Now Dick was imprisoned for raping his 12-year-old stepdaughter, and he was explaining to me how he groomed her. And grooming is what you do when the perpetrator homes in on his victim, starts to develop a relationship with her and then tells her what really matters is how hot she is, that she’s really sexy, she’s hot. And by the time you actually make your move, she’s bonded to you, and she thinks the most important thing about herself is that she’s hot.

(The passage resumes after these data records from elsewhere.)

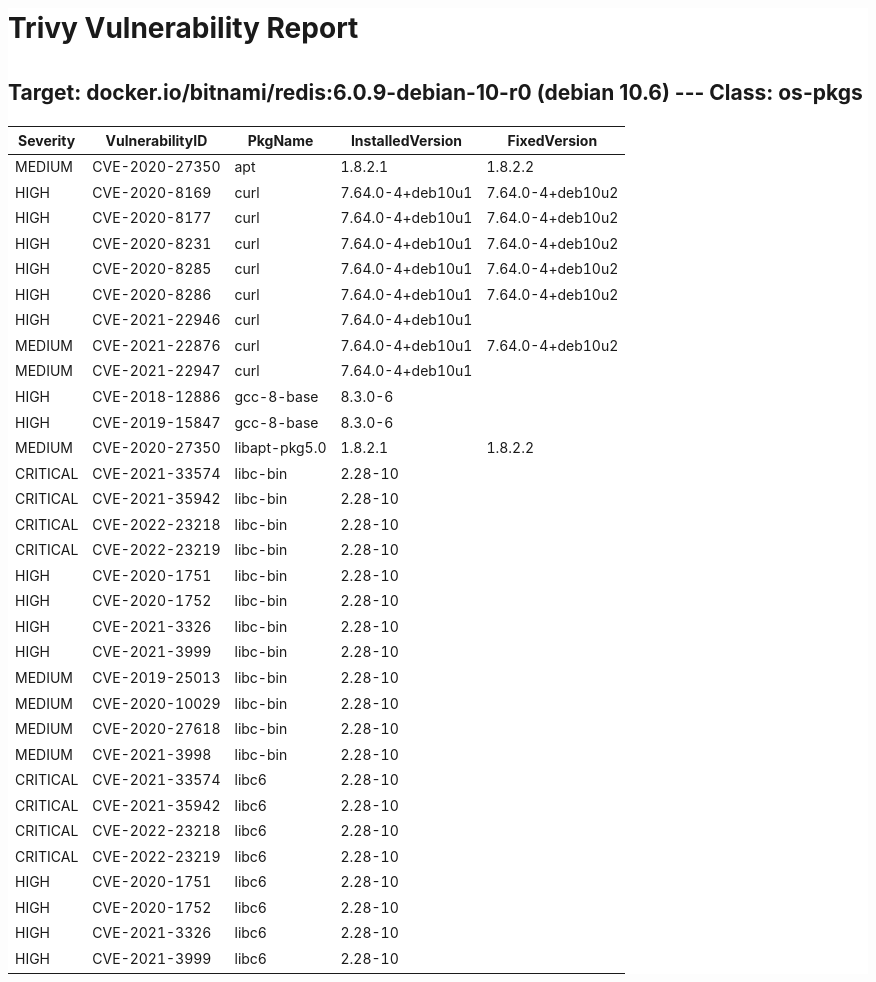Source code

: # Trivy Vulnerability Report

## Target: docker.io/bitnami/redis:6.0.9-debian-10-r0 (debian 10.6) --- Class: os-pkgs
|Severity|VulnerabilityID|PkgName|InstalledVersion|FixedVersion|
|--------|---------------|-------|----------------|------------|
|MEDIUM|CVE-2020-27350|apt|1.8.2.1|1.8.2.2|
|HIGH|CVE-2020-8169|curl|7.64.0-4+deb10u1|7.64.0-4+deb10u2|
|HIGH|CVE-2020-8177|curl|7.64.0-4+deb10u1|7.64.0-4+deb10u2|
|HIGH|CVE-2020-8231|curl|7.64.0-4+deb10u1|7.64.0-4+deb10u2|
|HIGH|CVE-2020-8285|curl|7.64.0-4+deb10u1|7.64.0-4+deb10u2|
|HIGH|CVE-2020-8286|curl|7.64.0-4+deb10u1|7.64.0-4+deb10u2|
|HIGH|CVE-2021-22946|curl|7.64.0-4+deb10u1||
|MEDIUM|CVE-2021-22876|curl|7.64.0-4+deb10u1|7.64.0-4+deb10u2|
|MEDIUM|CVE-2021-22947|curl|7.64.0-4+deb10u1||
|HIGH|CVE-2018-12886|gcc-8-base|8.3.0-6||
|HIGH|CVE-2019-15847|gcc-8-base|8.3.0-6||
|MEDIUM|CVE-2020-27350|libapt-pkg5.0|1.8.2.1|1.8.2.2|
|CRITICAL|CVE-2021-33574|libc-bin|2.28-10||
|CRITICAL|CVE-2021-35942|libc-bin|2.28-10||
|CRITICAL|CVE-2022-23218|libc-bin|2.28-10||
|CRITICAL|CVE-2022-23219|libc-bin|2.28-10||
|HIGH|CVE-2020-1751|libc-bin|2.28-10||
|HIGH|CVE-2020-1752|libc-bin|2.28-10||
|HIGH|CVE-2021-3326|libc-bin|2.28-10||
|HIGH|CVE-2021-3999|libc-bin|2.28-10||
|MEDIUM|CVE-2019-25013|libc-bin|2.28-10||
|MEDIUM|CVE-2020-10029|libc-bin|2.28-10||
|MEDIUM|CVE-2020-27618|libc-bin|2.28-10||
|MEDIUM|CVE-2021-3998|libc-bin|2.28-10||
|CRITICAL|CVE-2021-33574|libc6|2.28-10||
|CRITICAL|CVE-2021-35942|libc6|2.28-10||
|CRITICAL|CVE-2022-23218|libc6|2.28-10||
|CRITICAL|CVE-2022-23219|libc6|2.28-10||
|HIGH|CVE-2020-1751|libc6|2.28-10||
|HIGH|CVE-2020-1752|libc6|2.28-10||
|HIGH|CVE-2021-3326|libc6|2.28-10||
|HIGH|CVE-2021-3999|libc6|2.28-10||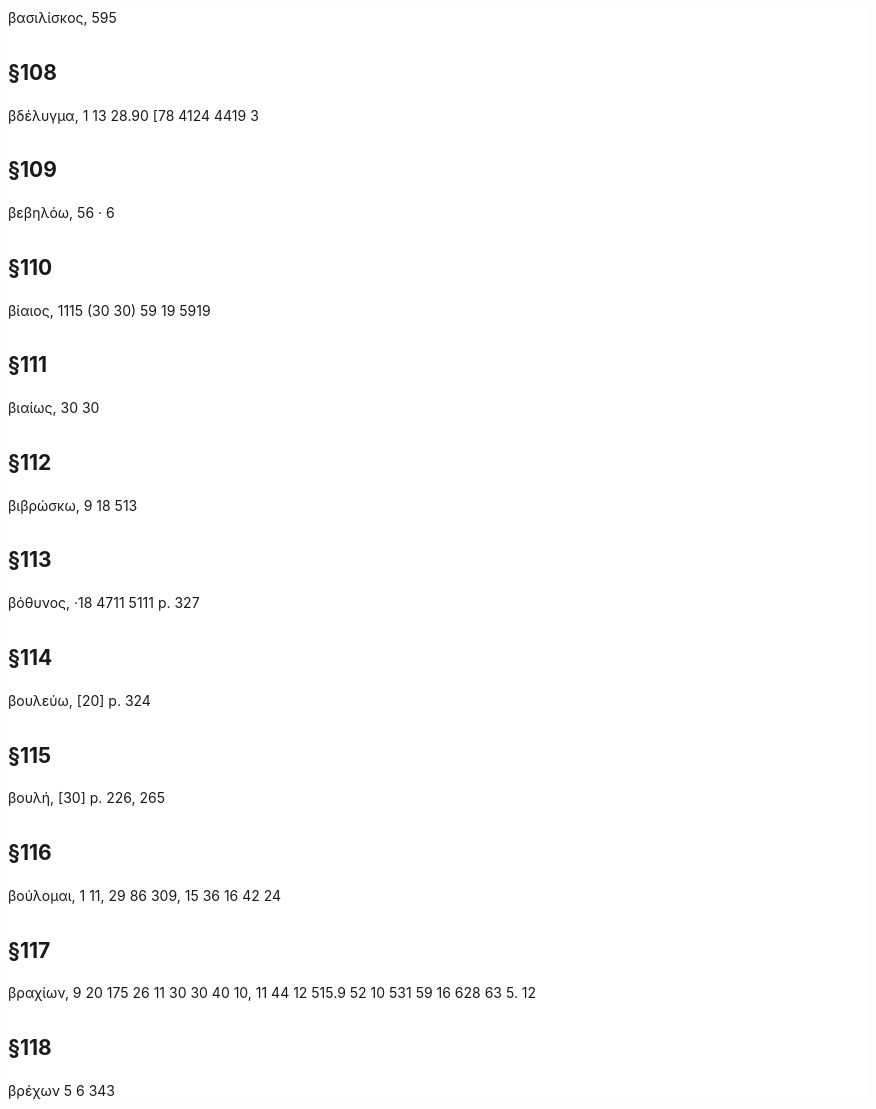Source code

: <p>βασιλίσκος, 595</p>  

## §108  

<p>βδέλυγμα, 1 13 28.90 [78 4124 4419
3</p>  

## §109  

<p>βεβηλόω, 56 · 6</p>  

## §110  

<p>βίαιος, 1115 (30 30) 59 19 5919</p>  

## §111  

<p>βιαίως, 30 30</p>  

## §112  

<p>βιβρώσκω, 9 18 513</p>  

## §113  

<p>βόθυνος, ·18 4711 5111 p. 327</p>  

## §114  

<p>βουλεύω, [20] p. 324</p>  

## §115  

<p>βουλή, [30] p. 226, 265</p>  

## §116  

<p>βούλομαι, 1 11, 29 86 309, 15 36 16 42 24</p>  

## §117  

<p>βραχίων, 9 20 175 26 11 30 30
40 10, 11 44 12 515.9 52 10 531 59 16
628 63 5. 12</p>  

## §118  

<p>βρέχων 5 6 343</p>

Now, Dick was explaining to me how he groomed his stepdaughter, and then he looked me straight in the eye and he said, “The culture did a lot of the grooming for me.” And I have to tell you I nearly fell off my chair. Because he was exactly right. The culture is mass-perpetrating against our girls. It used to be that you needed an individual perpetrator to perpetrate against an individual girl. Not anymore.
Now, pop culture part 2 for the boys is the porn industry. When I talk about porn, I don’t mean Playboy, Penthouse, or Hustler. Let’s go back to Details. Basically, they said in this article, “There is an entire generation of young people who think sex ends with the money shot to the face.”
Now for the uninitiated out there, a money shot is ejaculation on the face. To tell you what goes on in the world, because I teach young people, I lecture across the country in colleges all over, a student told me that she was talking to a boyfriend who wanted to actually date – which in the hook-up sites culture, believe me, is a big thing – and he said to her he had a deal breaker, and the deal breaker was that she had to let him come on her face. She said, “No, I’m not letting you do that.”